Foto: Chico Ribeiro /Governo MT
Desde julho, o Pantanal enfrenta o seu pior desastre socioambiental, superando a cada dia o recorde de focos de incêndio mensal desde que o Instituto Nacional de Pesquisas Espaciais (Inpe) deu início a essa série histórica, em 1998. Durante o mês de setembro, houve 8.106 focos de queimada registrados no bioma, dispersos pelos estados do Mato Grosso e Mato Grosso do Sul, onde foram destruídos, respectivamente, pelo menos 117 mil e 25 mil hectares do bioma.
Segundo investigações realizadas por agências de jornalismo investigativo e pela Polícia Federal (PF), em ambos os estados os responsáveis apontados pelo início dos incêndios criminosos foram latifundiários, a maioria ligada à pecuária, com o intuito de abrir caminho para a grilagem e roubo de terras públicas, de camponeses em luta pela terra, camponeses pobres e de indígenas.
No MS, investigações conduzidas pela PF concluíram que os incêndios foram provocados com o objetivo de abrir áreas de pastagem a partir da destruição da vegetação.
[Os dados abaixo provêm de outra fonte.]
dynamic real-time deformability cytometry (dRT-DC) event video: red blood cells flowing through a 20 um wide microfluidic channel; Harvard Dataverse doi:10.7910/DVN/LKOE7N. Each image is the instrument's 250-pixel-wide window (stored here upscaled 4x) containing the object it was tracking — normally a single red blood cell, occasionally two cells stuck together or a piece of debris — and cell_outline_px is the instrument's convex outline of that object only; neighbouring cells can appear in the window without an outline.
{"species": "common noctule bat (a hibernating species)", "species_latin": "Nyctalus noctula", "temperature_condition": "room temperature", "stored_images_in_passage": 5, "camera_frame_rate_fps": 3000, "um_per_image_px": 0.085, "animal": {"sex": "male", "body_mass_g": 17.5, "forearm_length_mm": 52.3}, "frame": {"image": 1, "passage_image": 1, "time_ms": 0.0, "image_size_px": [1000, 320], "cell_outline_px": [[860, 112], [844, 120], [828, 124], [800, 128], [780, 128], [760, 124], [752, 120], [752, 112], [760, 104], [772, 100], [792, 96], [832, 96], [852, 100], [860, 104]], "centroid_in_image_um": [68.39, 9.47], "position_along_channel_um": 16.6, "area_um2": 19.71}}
Segundo elas, as queimadas tiveram início em quatro latifúndios no município de Corumbá (MS): Califórnia, que pertence a Hussein Ghandour Neto e tem mais de 1,7 mil hectares; Campo Dania, pertencente a Pery Miranda Filho e sua mãe, Dania Tereza Sulzer Miranda, que tem mais de 3 mil hectares; São Miguel, de posse titular de Antônio Carlos Leite de Barros e que tem mais de 33,8 mil hectares; e Bonsucesso, de Ivanildo da Cunha Miranda, com mais de 32,1 mil hectares.
No dia 14/09, quando dez mandados de busca e apreensão foram cumpridos pela Operação “Matáá” da PF, o latifundiário Pery Miranda Filho foi preso em flagrante, após armas e munições serem encontrados na sua casa, em Corumbá: duas pistolas, um revólver, 108 munições de uso permitido e 44 de uso restrito. No entanto, ele logo foi liberado após pagar a fiança.
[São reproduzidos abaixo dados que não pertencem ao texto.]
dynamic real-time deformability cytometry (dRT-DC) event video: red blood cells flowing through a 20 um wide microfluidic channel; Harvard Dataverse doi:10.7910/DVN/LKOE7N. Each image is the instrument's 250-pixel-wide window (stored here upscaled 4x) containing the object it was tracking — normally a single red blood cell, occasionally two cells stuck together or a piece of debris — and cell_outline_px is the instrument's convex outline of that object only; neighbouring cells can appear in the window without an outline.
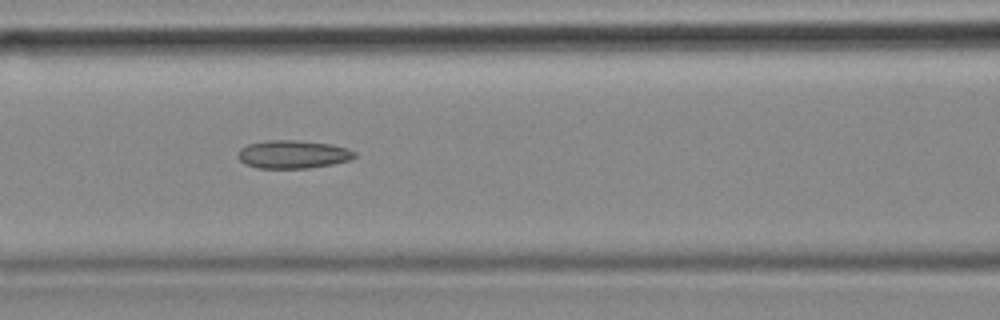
{"species": "common noctule bat (a hibernating species)", "species_latin": "Nyctalus noctula", "temperature_condition": "cold", "stored_images_in_passage": 12, "camera_frame_rate_fps": 3000, "um_per_image_px": 0.085, "animal": {"sex": "female", "body_mass_g": 18.4}, "frame": {"image": 1, "passage_image": 9, "time_ms": 2.667, "image_size_px": [1000, 320], "cell_outline_px": [[356, 156], [348, 160], [332, 164], [308, 168], [256, 168], [244, 164], [236, 156], [240, 148], [248, 144], [268, 140], [296, 140], [332, 144], [348, 148], [356, 152]], "centroid_in_image_um": [24.87, 13.12], "position_along_channel_um": 141.7, "area_um2": 19.25}}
Já no MT, informações veiculadas pela Repórter Brasil evidenciam que os incêndios no estado tiveram início em cinco latifúndios localizados no município de Poconé, a 104 quilômetros da capital Cuiabá. Duas das propriedades identificadas pertencem a pecuaristas que vendem gado para empresas da linhagem de latifundiários Maggi (Amaggi e Bom Futuro), que fornecem para multinacionais como a JBS, Marfrig e Minerva.
A Amaggi pertence a Blairo Maggi (PP), ex-ministro da Agricultura na gerência de Michel Temer e ex-governador do MT, enquanto o grupo Bom Futuro é de Eraí Maggi, considerado o maior produtor de soja do mundo. A família possui ao menos dez propriedades de grande porte no MT e fez fortuna com a produção de soja dentro de área de Amazônia Legal, além de outros commodities, energia e logística.
Dentre essas cinco grandes fazendas identificadas pela Repórter Brasil, uma delas é a fazenda Comitiva, de propriedade do paulista Raimundo Cardoso Costa, onde foram registrados 171 focos de queimada e uma área superior a 25,1 mil hectares de destruição. Esse mesmo latifundiário é dono de outra fazenda, vizinha à Comitiva, a Recanto das Onças, de onde foram vendidas cabeças de gado para o grupo Bom Futuro, dos Maggi.
Outra fazenda localizada no mesmo município de onde também tiveram início os incêndios pantaneiros se chama Espírito Santo, de José Sebastião Gomes da Silva, onde foram identificados pelo menos 73 focos de incêndio, responsáveis por queimar mais de 14,2 mil hectares. Gomes da Silva também é proprietário da fazenda Formosa, outra fornecedora da Amaggi Pecuária, do grupo Amaggi.
INDÍGENAS E CAMPONESES DENUNCIAM AMEAÇAS DE GRILAGEM CONTRA SUAS TERRAS
Os mais prejudicados pelos incêndios foram as famílias de camponeses pobres, os pequenos produtores, as populações indígenas, quilombolas e ribeirinhas que vivem na região, que são os principais alvos dos latifundiários responsáveis pelo início do fogo, visando arrasar terras públicas, em sua maioria devolutas e historicamente ocupadas, para consolidar processos de roubo e grilagem. Em centenas de casos relatados, eles viram suas casas e plantações serem cercadas e destruídas pelo fogo, e muitos adoeceram e tiveram problemas respiratórios em decorrência da fumaça tóxica.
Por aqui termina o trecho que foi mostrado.